What you will do>
a - Translate the following sentence from the GPS distance thread into Spanish: "Interesting that Jax uses so little memory, I guess it doesn’t actually materialise diff_lat as numpy does."
b - Reproduce the part of the GPS distance thread starting with "Without LoopVectorization, the" and going on through "(2020-04-14 17:20 UTC)", changing "decent" to "reasonable".

Document text>
Improving an algorithm that compute gps distances

mcabbott · April 26, 2020, 2:31pm

That’s not great, I wonder why? What versions of Julia and of LoopVectorization was this on? (If you have a minute, a run without loading LoopVectorization would test whether that is the issue, I guess it could be fussy about hardware.)

Thanks for pulling them together. Interesting that Jax uses so little memory, I guess it doesn’t actually materialise diff_lat as numpy does.

Vasily_Pisarev · April 26, 2020, 2:44pm

Without LoopVectorization, the result is much more decent:

julia> @btime distances_tullio($a, $b);
551.643 ms (648 allocations: 190.91 MiB)

LoopVectorization was v0.7.2

julia> versioninfo()
Julia Version 1.4.1
Commit 381693d3df* (2020-04-14 17:20 UTC)
Platform Info:
  OS: Linux (x86_64-suse-linux)
  CPU: Intel(R) Core(TM) i7-3770 CPU @ 3.40GHz
  WORD_SIZE: 64
  LIBM: libopenlibm
  LLVM: libLLVM-8.0.1 (ORCJIT, ivybridge)

(Region labeling entries)
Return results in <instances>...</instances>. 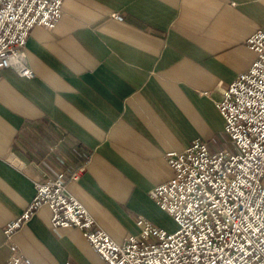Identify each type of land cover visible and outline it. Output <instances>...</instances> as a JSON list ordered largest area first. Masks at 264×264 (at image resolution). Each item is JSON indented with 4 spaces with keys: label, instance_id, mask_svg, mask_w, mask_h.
Returning <instances> with one entry per match:
<instances>
[{
    "label": "crops",
    "instance_id": "1",
    "mask_svg": "<svg viewBox=\"0 0 264 264\" xmlns=\"http://www.w3.org/2000/svg\"><path fill=\"white\" fill-rule=\"evenodd\" d=\"M55 29L36 27L25 51L32 78L0 74V264H106L81 230L51 226L41 207L8 240L36 182L68 191L118 243L143 216L176 222L152 190L174 177L167 154L195 140L237 154L215 101L256 60L264 0H65ZM80 172L77 179L73 175Z\"/></svg>",
    "mask_w": 264,
    "mask_h": 264
},
{
    "label": "built area",
    "instance_id": "2",
    "mask_svg": "<svg viewBox=\"0 0 264 264\" xmlns=\"http://www.w3.org/2000/svg\"><path fill=\"white\" fill-rule=\"evenodd\" d=\"M64 1L0 0V74L12 69L32 78L25 51L29 36L36 27L55 29ZM247 45L256 53L255 62L219 88L215 101L238 153H212L206 142L195 140L184 151L167 154L174 177L151 192L176 222L175 232L140 215L139 234L118 243L69 193L60 175L36 182L35 199L7 224L6 238L47 206L53 229L81 230L106 264H264V32L252 35ZM6 264L31 262L13 255Z\"/></svg>",
    "mask_w": 264,
    "mask_h": 264
}]
</instances>
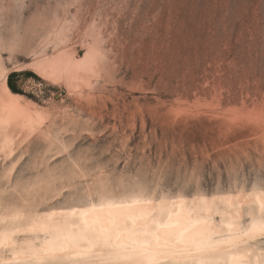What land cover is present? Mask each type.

Answers for the tasks>
a - Es interesante que Jax use tan poca memoria; supongo que en realidad no materializa diff_lat como lo hace numpy.

b -
Without LoopVectorization, the result is much more reasonable:

julia> @btime distances_tullio($a, $b);
551.643 ms (648 allocations: 190.91 MiB)

LoopVectorization was v0.7.2

julia> versioninfo()
Julia Version 1.4.1
Commit 381693d3df* (2020-04-14 17:20 UTC)